There were no apartments there before.
"I don't think anything's been up here in 100 years," he said.
There was an elevator which ran all the way to the basement. Near the floor are small cornices adorned with black marbles.
A small nook off the kitchen of the large apartment Seurynck calls the "meditation room," but it could be a study or a computer office.
"Owners Larry and Kathleen Seurynck have successfully 'raised the bar' in
the development of these three outstanding apartments, which feature a
popular urban look," said Vickie Phillipson, Downtown Development Authority and Chamber of Commerce program director.
Friday's open house was co-hosted by Michigan State Housing Development Authority (MSHDA) and Marilyn Smith, of Smith Housing, who oversees Dowagiac's rental rehabilitation program for the continued development of upstairs apartments in the central business district – "a program that has witnessed much success in our community and for our downtown building owners," according to Phillipson.
"It's gorgeous," Smith said. "MSHDA's whole concept is bringing people down so they don't have to do a lot of driving.

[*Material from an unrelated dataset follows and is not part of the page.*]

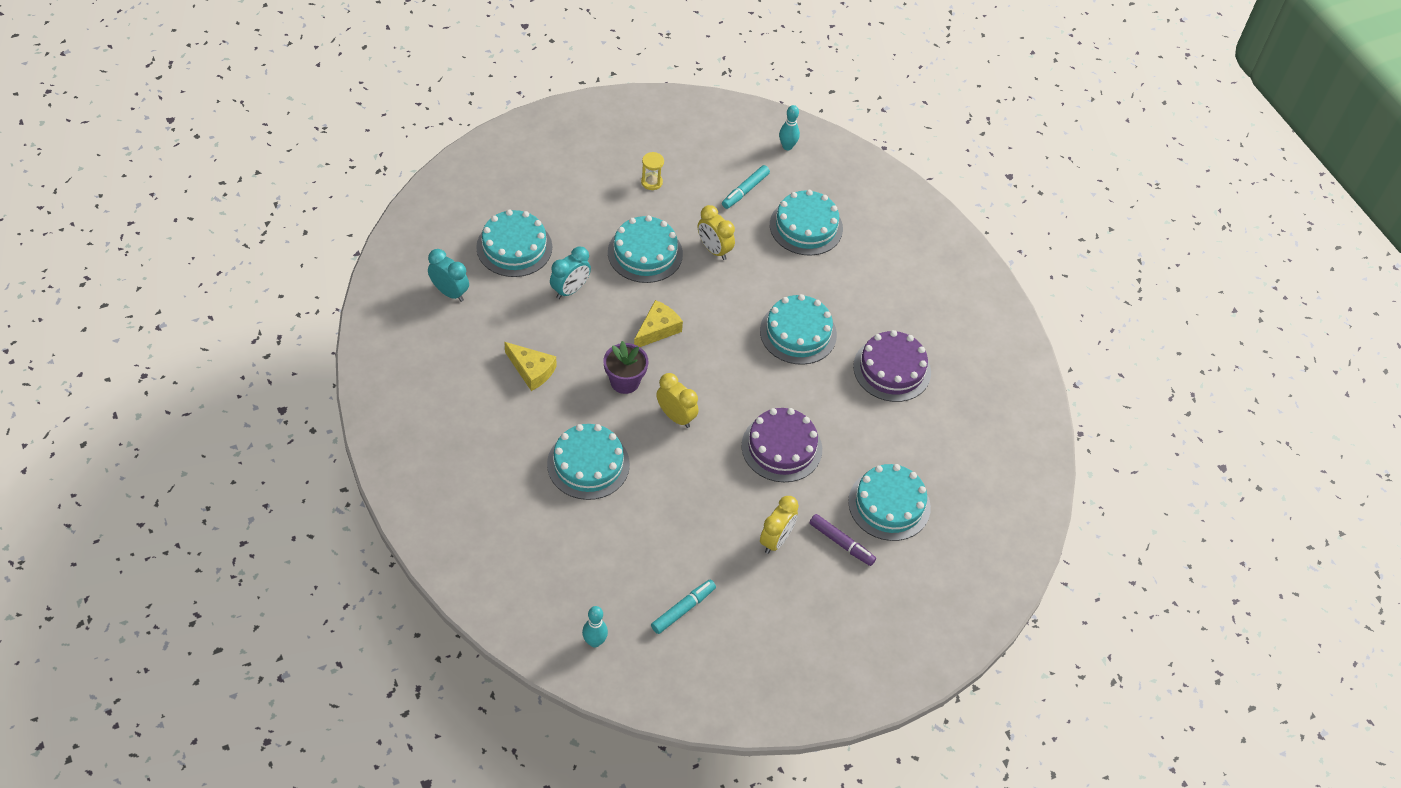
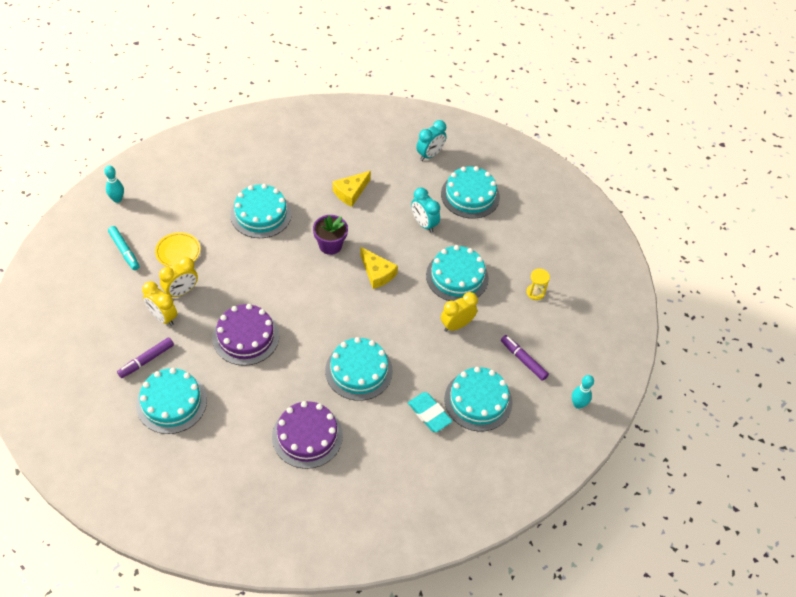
camera: 100 degrees right, 0 degrees up
(671, 546) = (178, 252): none -> yellow plate
(676, 417) = (291, 272): yellow clock -> yellow clock (181, 292)
(745, 191) = (523, 360): turquoise marker -> purple marker
(834, 266) = (429, 414): none -> turquoise eraser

It boosts the downtown area because they can go to restaurants, go to doctors' or dentists' offices, go to grocery stores" and give small businesses another revenue stream to sustain them.
"I want to take you home so you can do my house," Julie Gardner of MSHDA told Larry, who said his apartment above China Garden restaurant possesses the potential "to be the neatest one in town. It's got three windows across the front and three more down the side" on the corner of Front and Division streets.
"This is going to be hard to beat," Gardner said. "This is fabulous."
At the Nov. 14 open house, Seurynck showed around such visitors as Mayor Donald Lyons, Southwestern Michigan College President Dr. David Mathews and City Manager Kevin Anderson.